As part of that blueprint, Rangers will continue to invest in the future as well as the here and now. League and cup wins – such as their success in the SWPL Cup – will always be the main driver at Auchenhowie but producing the players of tomorrow has become increasingly important.

When the Women’s side met at Ibrox ahead of a trip to Hampden last season, Docherty took the chance to cast her eye over the talents that were out playing on the park. The future is, she believes, bright for club and country.

“If I compare myself as a young player to the kids and the coaching and the level, it is phenomenal,” Docherty said as she namechecks Mia McAulay, Laura Berry, Jodie McLeary and Kirsty McLean after seeing them rise through the ranks in recent seasons. “What these players are going to be like in five, 10 years’ time is exceptional. The talent in the youth system is crazy.

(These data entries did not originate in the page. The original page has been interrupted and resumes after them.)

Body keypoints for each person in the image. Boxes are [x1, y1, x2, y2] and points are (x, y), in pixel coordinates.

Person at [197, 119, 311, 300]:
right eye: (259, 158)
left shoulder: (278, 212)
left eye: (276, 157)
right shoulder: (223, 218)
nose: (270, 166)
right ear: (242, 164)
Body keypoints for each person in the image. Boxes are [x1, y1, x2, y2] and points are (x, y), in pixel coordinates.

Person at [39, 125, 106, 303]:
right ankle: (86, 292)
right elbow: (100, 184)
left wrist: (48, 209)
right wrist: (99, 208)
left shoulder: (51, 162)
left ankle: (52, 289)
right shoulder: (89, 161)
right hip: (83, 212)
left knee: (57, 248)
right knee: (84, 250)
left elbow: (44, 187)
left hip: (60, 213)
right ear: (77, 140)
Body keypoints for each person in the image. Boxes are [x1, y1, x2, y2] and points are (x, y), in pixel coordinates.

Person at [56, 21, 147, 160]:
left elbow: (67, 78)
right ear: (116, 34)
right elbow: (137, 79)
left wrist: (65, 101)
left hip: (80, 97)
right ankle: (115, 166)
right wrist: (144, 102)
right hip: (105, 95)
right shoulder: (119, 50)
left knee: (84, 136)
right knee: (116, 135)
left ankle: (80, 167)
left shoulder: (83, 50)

“I am very excited to see who else is going to come through because they are a different level to what I saw when I was growing up. It is exciting for the club and the future of the game.”

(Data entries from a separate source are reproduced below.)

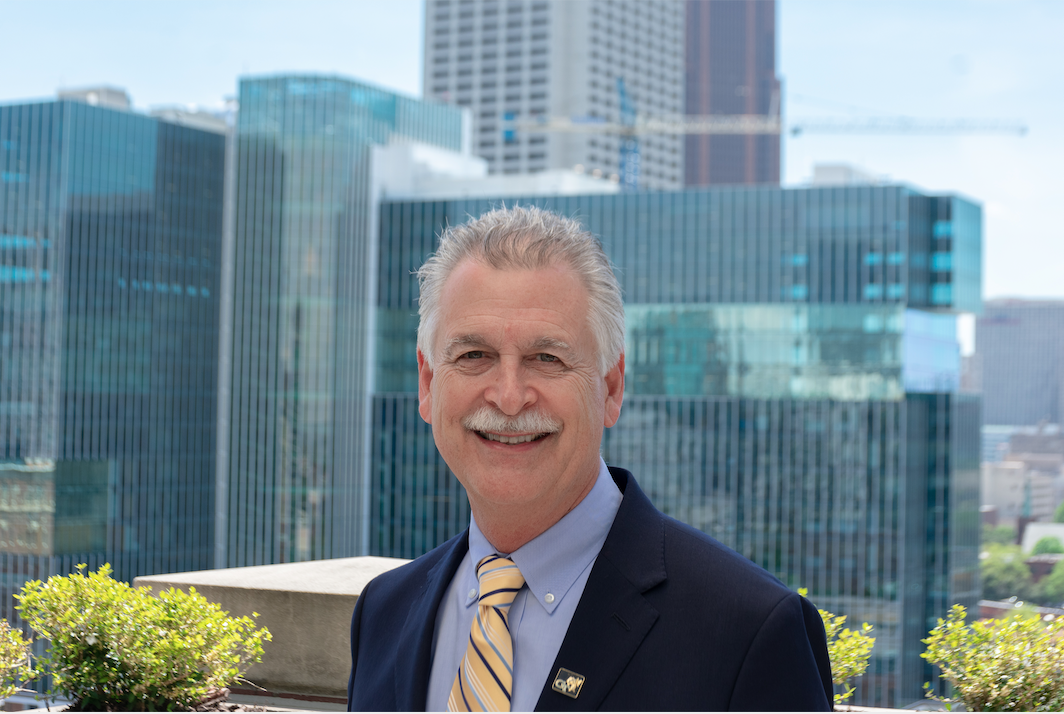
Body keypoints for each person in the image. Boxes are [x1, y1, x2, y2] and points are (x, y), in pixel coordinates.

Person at [347, 206, 833, 711]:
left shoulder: (749, 632)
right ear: (428, 384)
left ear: (611, 387)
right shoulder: (383, 613)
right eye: (474, 356)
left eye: (547, 358)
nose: (509, 397)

The years to come will prove if the time, money and effort has all been worth it at Auchenhowie. Right now, the focus is on the first team and the SWPL fixture with Dundee United this afternoon.

The draw with Glasgow City still frustrates Docherty and it is Celtic that lead the standings with a perfect record from five fixtures. The skipper needs no reminding of what must be done this term.

“Look, you don’t play at Rangers if you don’t want to win,” Docherty said. “That is first and foremost for me and I think every player in the dressing room knows that for themselves. As soon as you come to this club it is about winning and that is the mentality that you have to have here.

“There is pressure on you to win all the time, no matter who you are playing against. There is pressure because you are playing for a club like Rangers.

“We are here to win league titles and cups. We were disappointed last season but hopefully, we can go and change that this season.”